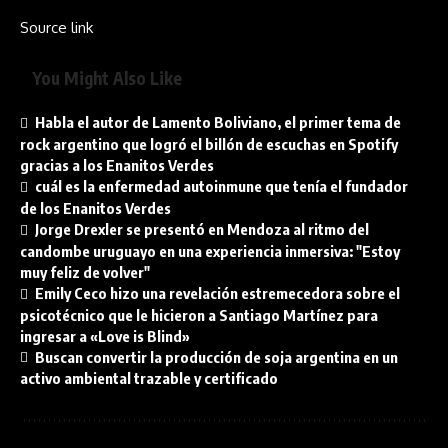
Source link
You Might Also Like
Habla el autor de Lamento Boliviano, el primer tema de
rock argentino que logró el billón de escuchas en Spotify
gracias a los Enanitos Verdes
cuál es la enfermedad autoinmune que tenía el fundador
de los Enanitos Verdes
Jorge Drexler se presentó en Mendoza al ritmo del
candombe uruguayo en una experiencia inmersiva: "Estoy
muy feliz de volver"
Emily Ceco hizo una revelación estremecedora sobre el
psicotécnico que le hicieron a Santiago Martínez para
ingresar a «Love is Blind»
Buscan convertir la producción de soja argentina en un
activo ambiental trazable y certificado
────────────────
*ACTIVITY*
Copy out the text of the entries above, from the start through the line containing "Emily Ceco hizo", leaving out the pictures.

*SOLUTION*
Source link
You Might Also Like
Habla el autor de Lamento Boliviano, el primer tema de
rock argentino que logró el billón de escuchas en Spotify
gracias a los Enanitos Verdes
cuál es la enfermedad autoinmune que tenía el fundador
de los Enanitos Verdes
Jorge Drexler se presentó en Mendoza al ritmo del
candombe uruguayo en una experiencia inmersiva: "Estoy
muy feliz de volver"
Emily Ceco hizo una revelación estremecedora sobre el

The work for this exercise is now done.